Fast Shop é multada em R$ 1,04 bilhão por fraude tributária em esquema investigado pela Operação Ícaro
O governo de São Paulo aplicou a maior multa da história da Lei Anticorrupção à Fast Shop, no valor de R$ 1,04 bilhão, por envolvimento em esquema de fraude tributária. A investigação, conduzida pela Operação Ícaro, revelou práticas como obtenção irregular de créditos de ICMS e interferência em fiscalizações. A empresa utilizou acesso privilegiado a sistemas da Receita Estadual para manipular dados fiscais.

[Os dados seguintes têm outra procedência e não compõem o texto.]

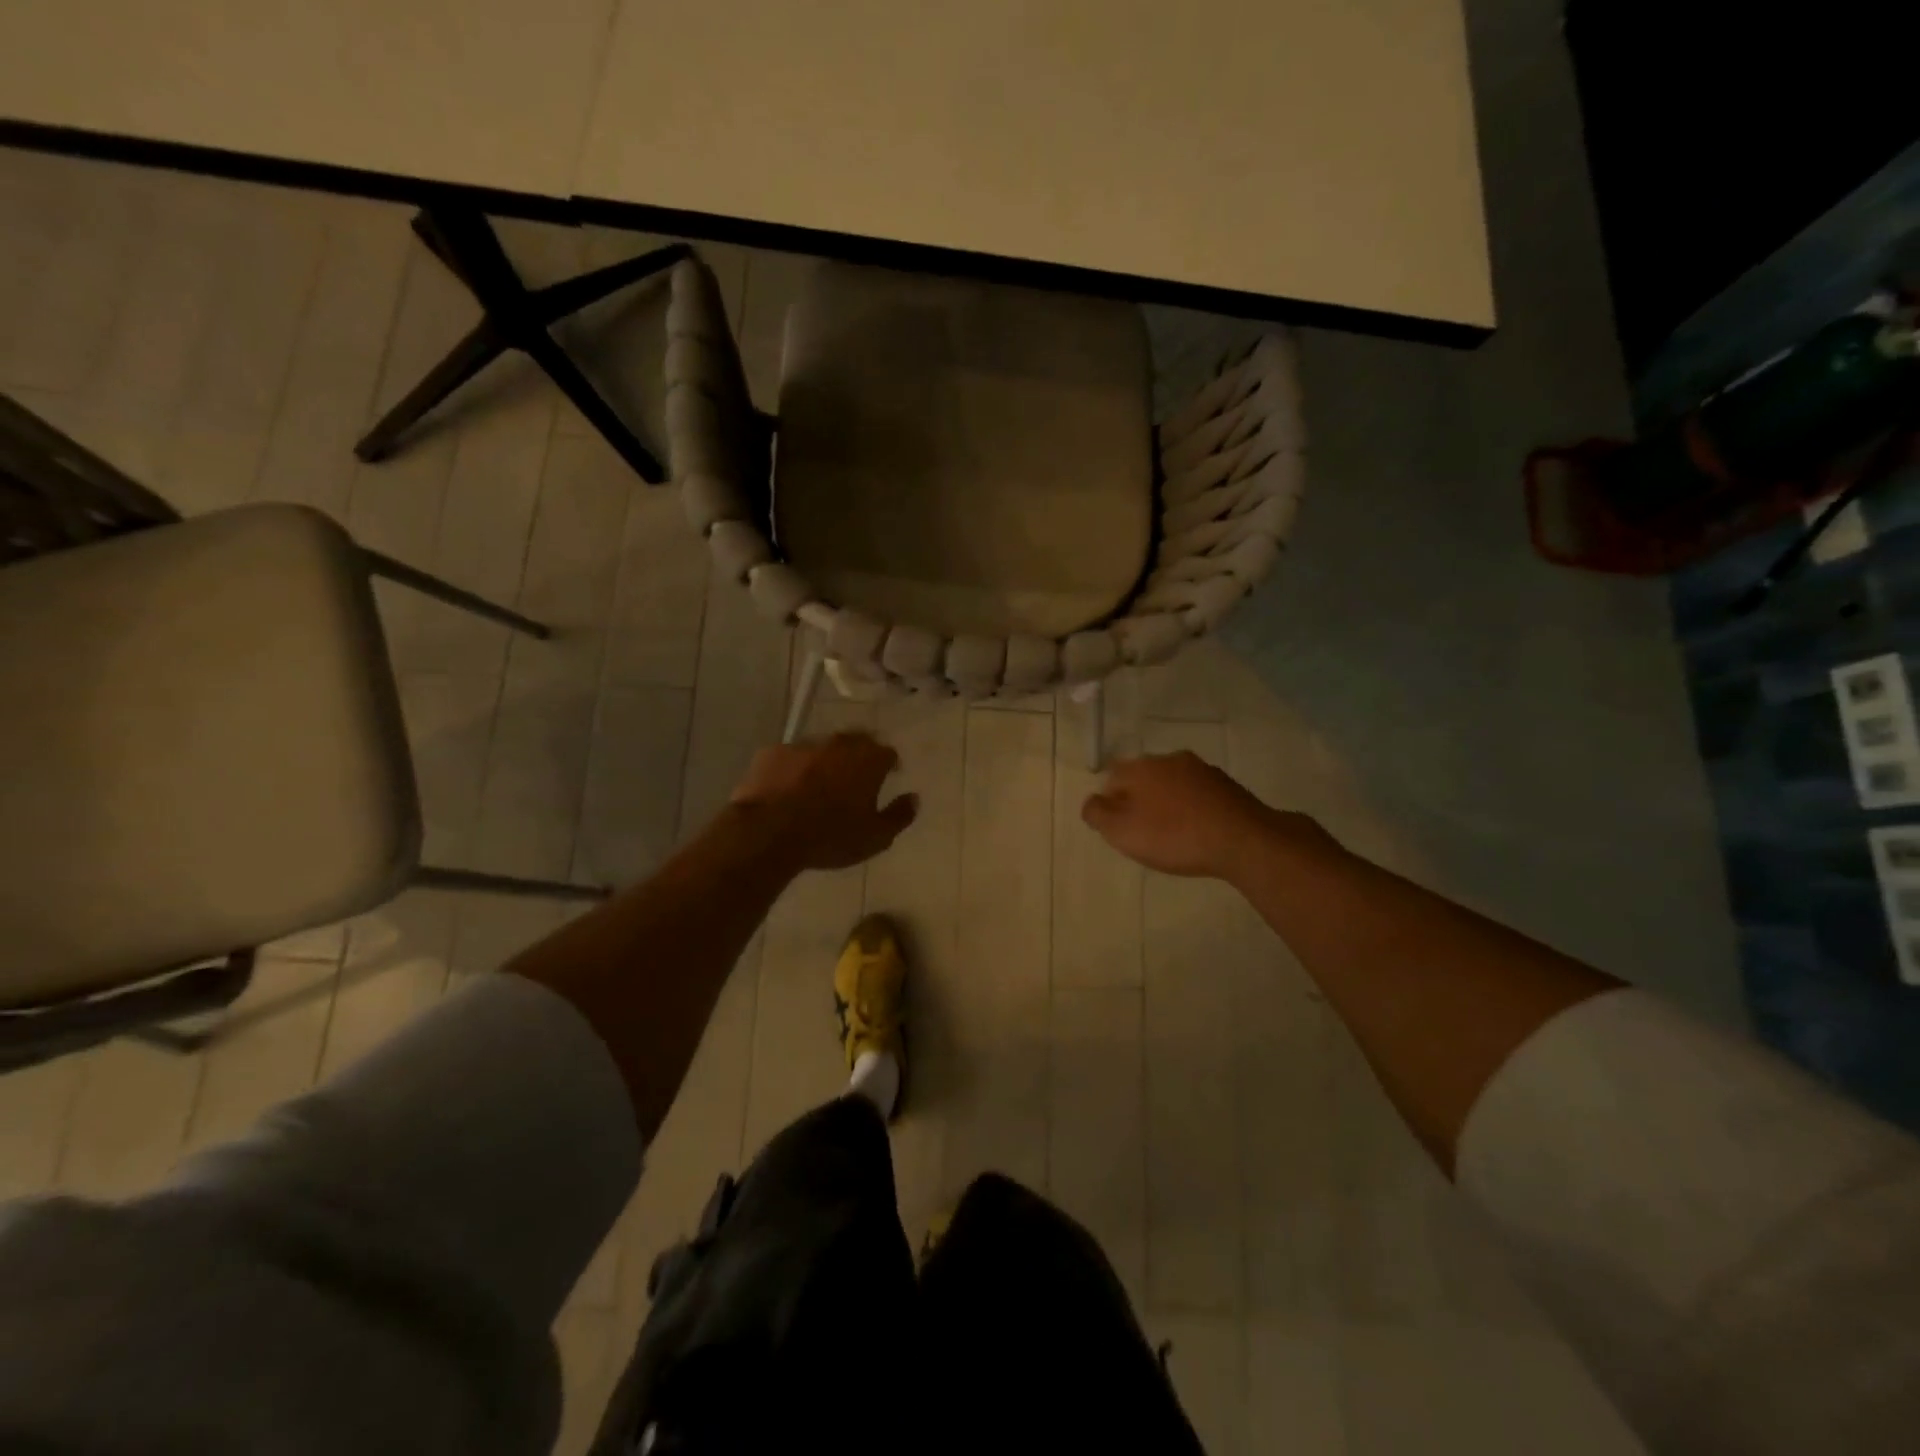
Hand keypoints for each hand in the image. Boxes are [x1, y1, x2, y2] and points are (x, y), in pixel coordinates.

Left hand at [730, 732, 917, 870]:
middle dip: (860, 756)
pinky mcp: (772, 752)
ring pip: (822, 748)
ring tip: (820, 784)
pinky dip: (794, 769)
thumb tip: (914, 798)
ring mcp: (803, 745)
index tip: (888, 776)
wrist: (768, 832)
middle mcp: (838, 743)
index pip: (888, 753)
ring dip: (826, 761)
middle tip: (856, 778)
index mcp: (868, 759)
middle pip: (856, 742)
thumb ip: (899, 816)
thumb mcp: (876, 837)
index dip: (890, 765)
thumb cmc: (831, 836)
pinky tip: (788, 788)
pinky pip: (790, 757)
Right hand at [1082, 752, 1287, 878]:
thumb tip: (1091, 802)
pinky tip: (1197, 830)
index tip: (1116, 826)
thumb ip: (1097, 814)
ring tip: (1171, 832)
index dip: (1109, 801)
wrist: (1243, 840)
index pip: (1111, 775)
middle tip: (1141, 830)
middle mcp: (1168, 759)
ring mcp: (1201, 769)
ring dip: (1166, 802)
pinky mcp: (1226, 784)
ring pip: (1171, 783)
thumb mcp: (1122, 832)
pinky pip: (1197, 793)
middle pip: (1142, 777)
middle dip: (1138, 798)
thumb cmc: (1174, 836)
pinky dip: (1191, 807)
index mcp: (1140, 767)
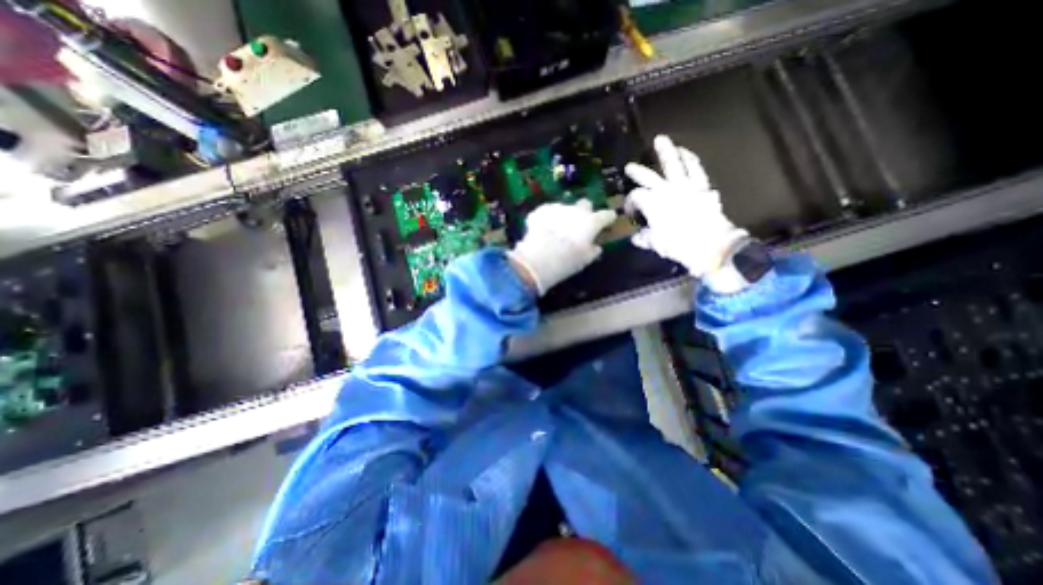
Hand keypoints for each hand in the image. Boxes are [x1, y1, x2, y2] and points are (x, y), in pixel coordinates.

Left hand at [507, 199, 611, 294]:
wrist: (539, 258)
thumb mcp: (584, 260)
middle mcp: (576, 211)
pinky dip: (546, 219)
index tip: (607, 221)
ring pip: (564, 208)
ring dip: (563, 217)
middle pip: (585, 204)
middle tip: (579, 225)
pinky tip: (542, 229)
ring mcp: (557, 208)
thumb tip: (595, 247)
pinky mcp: (540, 211)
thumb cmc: (567, 262)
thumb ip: (592, 251)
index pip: (606, 215)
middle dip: (584, 212)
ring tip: (556, 231)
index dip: (607, 218)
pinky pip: (547, 213)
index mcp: (591, 222)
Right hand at [622, 136, 745, 278]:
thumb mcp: (656, 244)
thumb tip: (636, 237)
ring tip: (661, 140)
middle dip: (637, 172)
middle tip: (630, 166)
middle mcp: (666, 190)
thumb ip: (644, 238)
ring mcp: (685, 186)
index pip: (636, 197)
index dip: (629, 203)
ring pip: (674, 164)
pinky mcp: (702, 187)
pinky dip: (690, 159)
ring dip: (666, 151)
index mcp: (652, 204)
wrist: (710, 244)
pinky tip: (686, 153)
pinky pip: (695, 168)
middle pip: (648, 176)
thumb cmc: (678, 245)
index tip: (629, 212)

Esquema de fraude e participação de consultoria
A Fast Shop contratou a Smart Tax Consultoria e Auditoria Tributária Ltda., operada pelo ex-auditor fiscal Artur Gomes da Silva Neto, para recuperar créditos tributários de ICMS. As investigações apontam que a consultoria utilizou acesso irregular aos sistemas da administração tributária paulista, incluindo o uso do certificado digital da própria Fast Shop, para obter informações privilegiadas e homologar créditos de forma ilícita.
Práticas ilícitas e prejuízo aos cofres públicos
O esquema envolveu a 'mineração de dados fiscais' para validar créditos tributários irregulares, além de promessas de facilitação de processos fiscais e blindagem contra fiscalizações. As autoridades identificaram movimentações que somam R$ 1,59 bilhão, dos quais R$ 1,04 bilhão foram obtidos de forma ilícita, causando prejuízo direto aos cofres públicos de São Paulo.
Contexto da Operação Ícaro
A Operação Ícaro, responsável pela investigação, é uma ação conjunta que combate fraudes e corrupção no estado de São Paulo. Além da Fast Shop, a operação também investiga lideranças da Ultrafarma por práticas semelhantes. A multa aplicada à Fast Shop é a maior já registrada no país com base na Lei Anticorrupção.